In today’s environment, a business can only be successful if it constantly innovates, and to innovate it must adopt design in its processes and strategic planning. Design’s role has moved beyond the creation of products and services. Design thinking and design management each now have their place in design minded organizations, the former being an essential addition to the repertoire of a person even from a non design background. One of the major challenges faced by design managers is having to constantly reinforce the positive contributions of design to others in the organization. The leadership, culture and environment that design needs to function around, largely influences the amount of value design is able to create in an organization.
The incorporation of design in small and medium enterprises with little or no prior history of adopting design thinking, can be challenging. The management’s personal vision or other seemingly more urgent issues tend to interrupt the effective adoption of design, while creating strategies for the future. In the book, “Design Thinking: Integrating Innovation, Customer Experience, and Brand Value”, Thomas Lockwood suggests a ten step method to create empowerment and transparency of ideas and methods; all steps towards becoming a design minded organization. The emphasis is on evaluating the outcome of design in the light of its contributions to the triple bottom line of companies.
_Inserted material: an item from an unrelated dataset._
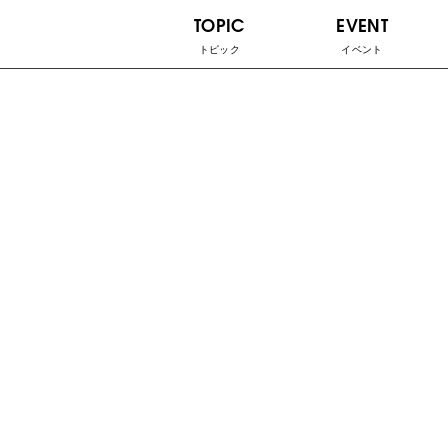
TOPIC
EVENT
トピック
イベント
Authors of management books such as Malcolm Gladwell, Tom Kelly, Daniel Pink and Richard Florida have each in their works written about the adoption of design in creating truly successful organizations.
Brigitte Borja de Mozota devised a research based value model in Design Management that would help to ‘measure’ the substantial or financial value added by design. One of the reasons that design is ignored or not given its due recognition is the difficulty in rationalizing its contribution to the organization. Managers/business owners need a familiar way in which to justify design spends. To this end, Mozota suggests using the well known Balanced score card method devised to monitor the consequences of business actions.The four perspectives of the BSC model neatly coincide with the four powers of design, or the four design values system: customer perspective (design as differentiator); process perspective (design as coordinator); learning perspective (design as transformer) and finance perspective (design as good business). I think this is one of the most important contributions in the field of design management as it speaks a language that is easily understandable by managers and business owners thus leading to less apprehension while adopting design.